Sanırım 5, 6 yıl önceydi.
"2000'li Yılların Komutanları" diye 15 günlük bir yazı dizisi yaptım. Harp okullarını öyle vitrin gezer gibi değil günlerce inceledim, uzun uzun görüşmeler yaptım. Geçekten etkileyiciydi. Siyasilerin, kamuoyunun eğitim konusundaki duyarsızlığı, onlarda aşırı duyarlılığa dönüşmüştü. En iyi öğrencileri alıyor, en iyi eğitim ortamanı sunuyor ve gelişmiş ülkelerle sıkı bir ilişki içerisine giriyorlardı.
Her şeyden önce
"iyi asker, iyi komutan" yetiştirilmesi gerektiğine gönülden inanmışlardı. Aslında onlar olması gerekeni yapıyorlardı. Yaptıklarının şimdi bu kadar abartılı gözükmesi, diğer kurumların zaafiyetinden kaynaklanıyor. Örneğin Milli Eğitim Bakanlığı
iyi öğretmen, Adalet Bakanlığı
iyi hukukçu, İçişleri Bakanlığı da
iyi polis istese ve bunun için askerler gibi gayret gösterse, benzer sonuç almaları işten bile değil. Ama yapmıyorlar...

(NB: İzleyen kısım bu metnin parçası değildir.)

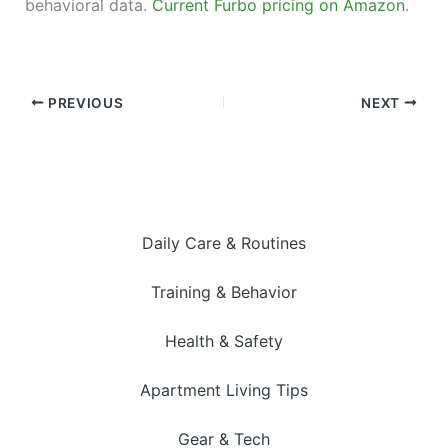
behavioral data.
Current Furbo pricing on Amazon
.
PREVIOUS
NEXT
Daily Care & Routines
Training & Behavior
Health & Safety
Apartment Living Tips
Gear & Tech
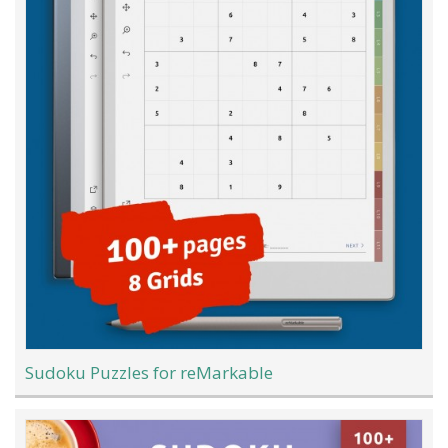
Sudoku Puzzles for reMarkable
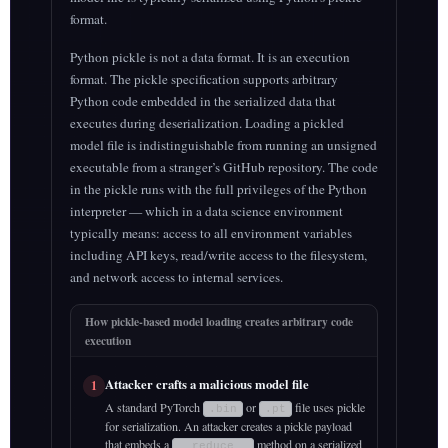
format.
Python pickle is not a data format. It is an execution
format. The pickle specification supports arbitrary
Python code embedded in the serialized data that
executes during deserialization. Loading a pickled
model file is indistinguishable from running an unsigned
executable from a stranger’s GitHub repository. The code
in the pickle runs with the full privileges of the Python
interpreter — which in a data science environment
typically means: access to all environment variables
including API keys, read/write access to the filesystem,
and network access to internal services.
How pickle-based model loading creates arbitrary code
execution
Attacker crafts a malicious model file
1
A standard PyTorch
or
file uses pickle
.bin
.pt
for serialization. An attacker creates a pickle payload
that embeds a
method on a serialized
__reduce__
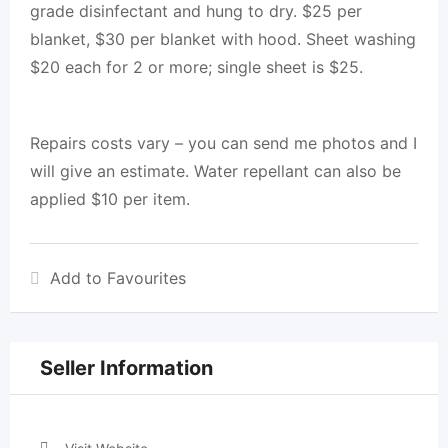
grade disinfectant and hung to dry. $25 per
blanket, $30 per blanket with hood. Sheet washing
$20 each for 2 or more; single sheet is $25.
Repairs costs vary – you can send me photos and I
will give an estimate. Water repellant can also be
applied $10 per item.
Add to Favourites
Seller Information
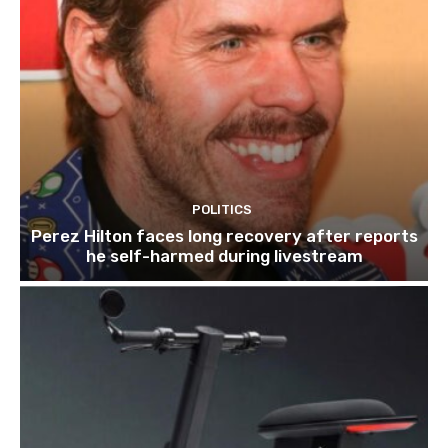
POLITICS
Perez Hilton faces long recovery after reports
he self-harmed during livestream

Bu arada sivil öğretim kurumlarına karşı çok büyük haksızlık yapıldığının da altını çizmeden geçemeyeceğim. Bugün Türkiye'de Fethullah Hoca'nın okullarından çok daha iyi, askeri okullardan hiç de aşağı kalmayan pek çok okul var. Ama anlı, şanlı medyacılar oraları ziyaret etmediğinden seslerini pek duyuramıyorlar.

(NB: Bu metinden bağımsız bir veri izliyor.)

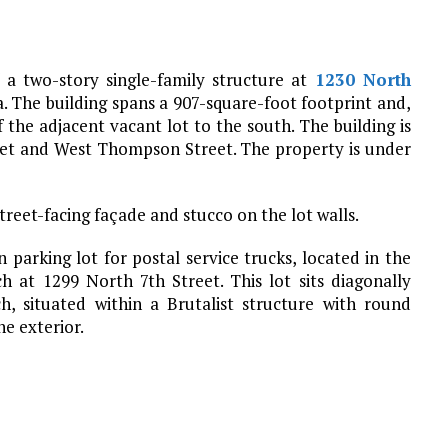
 a two-story single-family structure at
1230 North
a. The building spans a 907-square-foot footprint and,
the adjacent vacant lot to the south. The building is
eet and West Thompson Street. The property is under
street-facing façade and stucco on the lot walls.
 parking lot for postal service trucks, located in the
h at 1299 North 7th Street. This lot sits diagonally
, situated within a Brutalist structure with round
he exterior.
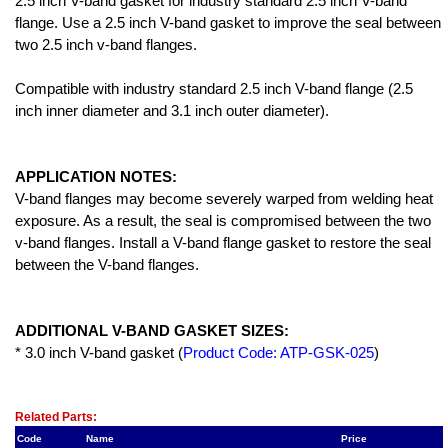
2.5 inch V-band gasket for industry standard 2.5 inch V-band
flange. Use a 2.5 inch V-band gasket to improve the seal between
two 2.5 inch v-band flanges.
Compatible with industry standard 2.5 inch V-band flange (2.5
inch inner diameter and 3.1 inch outer diameter).
APPLICATION NOTES:
V-band flanges may become severely warped from welding heat
exposure. As a result, the seal is compromised between the two
v-band flanges. Install a V-band flange gasket to restore the seal
between the V-band flanges.
ADDITIONAL V-BAND GASKET SIZES:
* 3.0 inch V-band gasket (
Product Code: ATP-GSK-025
)
Related Item(s)
Related Parts:
Code
Name
Price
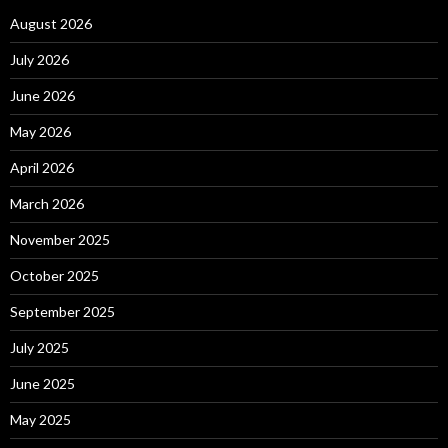
August 2026
July 2026
June 2026
May 2026
April 2026
March 2026
November 2025
October 2025
September 2025
July 2025
June 2025
May 2025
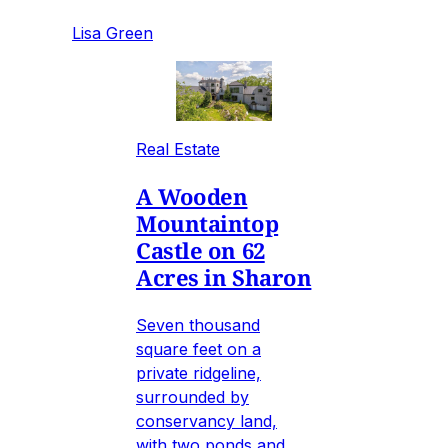
Lisa Green
Real Estate
A Wooden
Mountaintop
Castle on 62
Acres in Sharon
Seven thousand
square feet on a
private ridgeline,
surrounded by
conservancy land,
with two ponds and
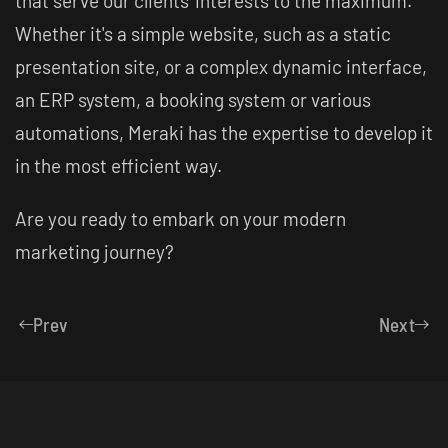
that serve our clients' interests to the maximum.
Whether it's a simple website, such as a static
presentation site, or a complex dynamic interface,
an ERP system, a booking system or various
automations, Meraki has the expertise to develop it
in the most efficient way.
Are you ready to embark on your modern
marketing journey?
Prev
Next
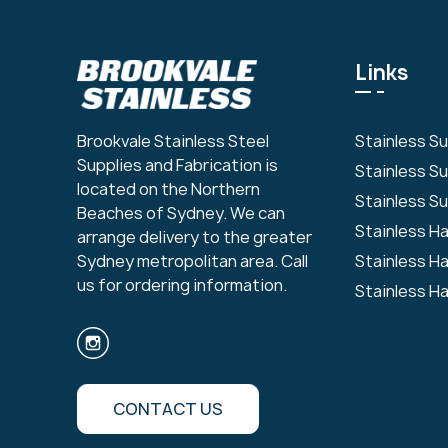
Links
Stainless S
Brookvale Stainless Steel
Supplies and Fabrication is
Stainless S
located on the Northern
Stainless Su
Beaches of Sydney. We can
Stainless H
arrange delivery to the greater
Stainless H
Sydney metropolitan area. Call
us for ordering information.
Stainless H
CONTACT US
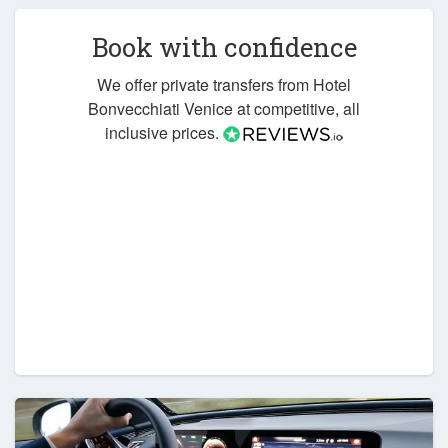
Book with confidence
We offer private transfers from Hotel
Bonvecchiati Venice at competitive, all
inclusive prices.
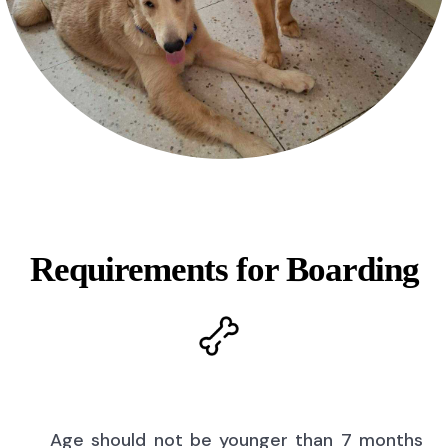
Requirements for Boarding
Age should not be younger than 7 months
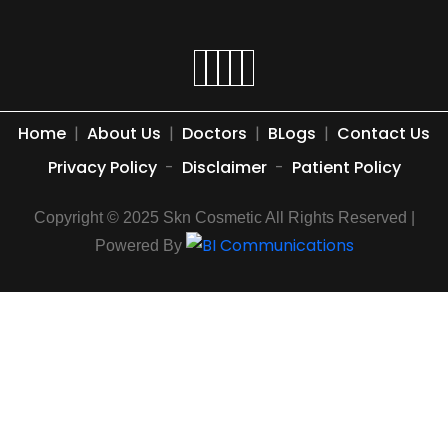
Home
|
About Us
|
Doctors
|
BLogs
|
Contact Us
Privacy Policy
-
Disclaimer
-
Patient Policy
Copyright © 2025 Skn Cosmetic All Rights Reserved |
Powered By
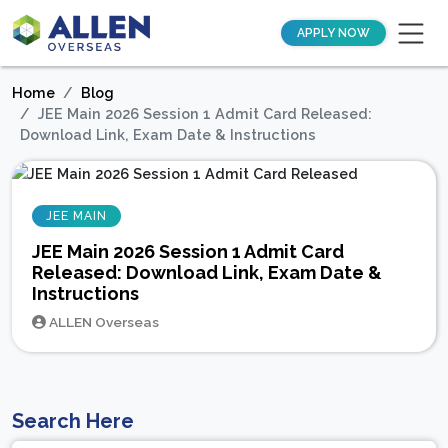
APPLY NOW
Home
Blog
JEE Main 2026 Session 1 Admit Card Released:
Download Link, Exam Date & Instructions
JEE MAIN
JEE Main 2026 Session 1 Admit Card
Released: Download Link, Exam Date &
Instructions
ALLEN Overseas
Search Here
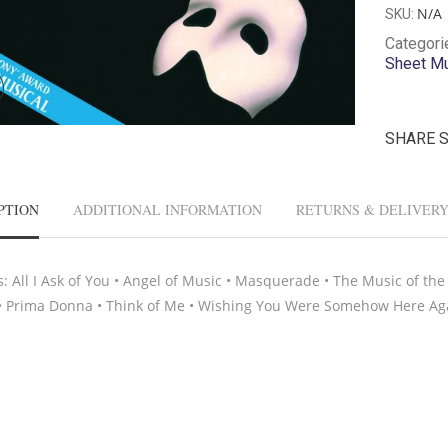
N/A
SKU:
Categori
Sheet M
SHARE 
PTION
ADDITIONAL INFORMATION
RETURNS & DELIVER
s: All I Ask of You • Angel of Music • Masquerade • The Music of th
• Prima Donna • Think of Me • Wishing You Were Somehow Here Ag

Milli Eğitim Bakanı, YÖK Başkanı, özel okul dernekleri bence hiç zaman geçirmeden aynı gazeteci ekibini kendi okullarına da davet ederek Türkiye'de başka iyi okulların da olduğunu göstermelidir.
Gelmezler demeyin, gelmek zorundalar. Yoksa eğitime olan ilgilerinden kuşku duyarız.
Özetin özeti: ODTÜ, Boğaziçi, İTÜ, Robert, Galatasaray, İstanbul Erkek, Haydarpaşa Meslek, İngiltere Özel Türk Lisesi ve diğerleri... Kamuoyu sizleri de tanımak istiyor. Kim mi tanıtacak? Örneğin M. Ali Birand, bu işleri iyi biliyor!..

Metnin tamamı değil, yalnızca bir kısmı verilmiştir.